Detania sendiri tergolong pendatang baru dalam perjalanan musik. Keduanya tengah menyiapkan sejumlah karya setelah merilis beberapa lagu. Harapannya sederhana, tetapi tidak kecil: musik mereka semakin dikenal dan menemukan pendengarnya.
Di balik nama Detania, ada dua pribadi dengan latar yang berbeda. Deta menyebut dirinya memiliki darah keturunan Timur, sementara Andri berasal dari Sukabumi. Perbedaan latar tersebut justru tidak menjadi jarak. Sebaliknya, ia menjadi warna yang memperkaya karakter musik mereka.

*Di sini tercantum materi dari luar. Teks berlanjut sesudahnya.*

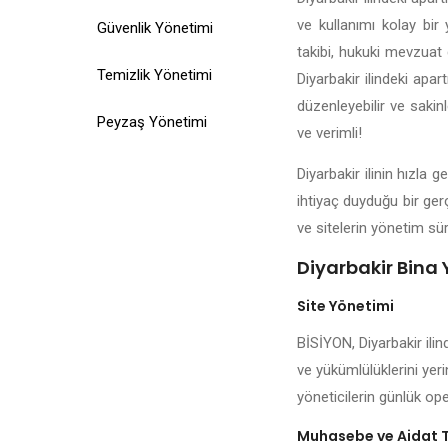
ve kullanımı kolay bir 
Güvenlik Yönetimi
takibi, hukuki mevzuat d
Temizlik Yönetimi
Diyarbakir ilindeki apar
düzenleyebilir ve sakin
Peyzaş Yönetimi
ve verimli!
Diyarbakir ilinin hızla
ihtiyaç duyduğu bir ger
ve sitelerin yönetim sür
Diyarbakir Bina 
Site Yönetimi
BİSİYON, Diyarbakir ilin
ve yükümlülüklerini yeri
yöneticilerin günlük ope
Muhasebe ve Aidat 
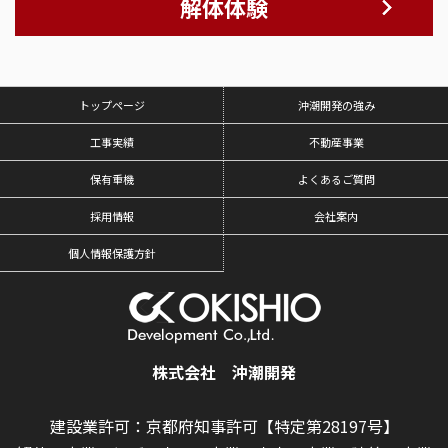
解体体験
トップページ
沖潮開発の強み
工事実績
不動産事業
保有重機
よくあるご質問
採用情報
会社案内
個人情報保護方針
株式会社 沖潮開発
建設業許可：京都府知事許可【特定第28197号】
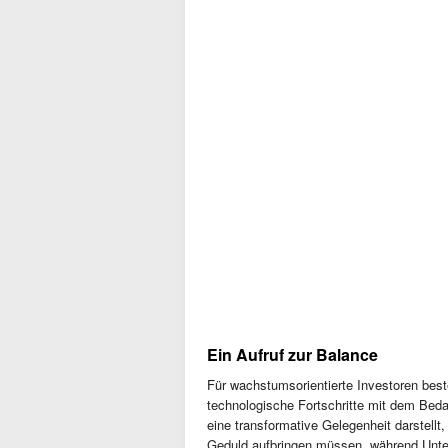
Ein Aufruf zur Balance
Für wachstumsorientierte Investoren best
technologische Fortschritte mit dem Beda
eine transformative Gelegenheit darstellt,
Geduld aufbringen müssen, während Unte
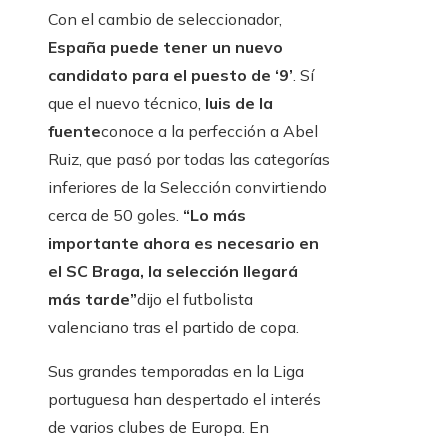
Con el cambio de seleccionador,
España puede tener un nuevo
candidato para el puesto de ‘9’
. Sí
que el nuevo técnico,
luis de la
fuente
conoce a la perfección a Abel
Ruiz, que pasó por todas las categorías
inferiores de la Selección convirtiendo
cerca de 50 goles.
“Lo más
importante ahora es necesario en
el SC Braga, la selección llegará
más tarde”
dijo el futbolista
valenciano tras el partido de copa.
Sus grandes temporadas en la Liga
portuguesa han despertado el interés
de varios clubes de Europa. En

Bagi keduanya, musik juga tidak lahir dari ruang kosong. Pengalaman hidup menjadi salah satu sumber inspirasi. Kisah percintaan, misalnya, bisa berangkat dari pengalaman jatuh cinta hingga cerita ketika seseorang harus menerima kenyataan ditinggalkan.
Pengalaman-pengalaman semacam itu kemudian diolah menjadi lagu. Di tangan Detania, kisah personal tidak berhenti sebagai kenangan, tetapi dapat berubah menjadi bunyi, lirik, dan cerita yang mungkin saja menemukan pengalaman serupa dalam diri pendengarnya.
Kini, Detania mulai melirik ruang yang lebih luas. Industri film menjadi salah satu pintu yang ingin mereka jajaki. Soundtrack film horor bahkan menjadi kemungkinan yang cukup menggoda.
“Harapannya film horor Indonesia semakin maju dan mudah-mudahan lagu kami bisa dipakai sebagai soundtrack,” ujar salah satu personel Detania.
Keinginan itu bukan tanpa alasan. Bagi Detania, musik memiliki peran penting dalam membangun atmosfer sebuah film. Sebuah melodi dapat mempertebal ketegangan, sementara lirik tertentu bisa meninggalkan gema setelah layar berhenti menyala.
Di titik itulah Detania melihat kemungkinan kolaborasi antara musik dan film. Mereka tidak sekadar ingin menjadi pengisi suara, tetapi berharap suatu saat dapat menjadi bagian dari cerita yang dibangun sebuah film melalui soundtrack.
Langkah tersebut sekaligus menjadi bagian dari perjalanan Detania untuk memperkenalkan karya mereka kepada khalayak yang lebih luas. Tidak hanya di Indonesia, duo ini menyimpan harapan agar musik mereka kelak dapat menyeberangi batas geografis dan diterima di tingkat internasional.
“Kami berharap bisa membuat musik yang diterima masyarakat Indonesia, terus berkembang dan mudah-mudahan bisa sampai ke tingkat internasional,” kata mereka.
Festival film horor itu, dengan demikian, boleh jadi bukan sekadar persinggahan bagi Detania. Dari ruang yang membicarakan film-film penuh ketegangan itu, mereka menemukan kemungkinan baru: musik sebagai jembatan menuju layar lebar.
Siapa tahu, suatu hari nanti, ketika lampu bioskop dipadamkan dan adegan pertama film horor mulai bergulir, suara Detania justru menjadi musik yang mengantar penonton memasuki dunia penuh misteri tersebut.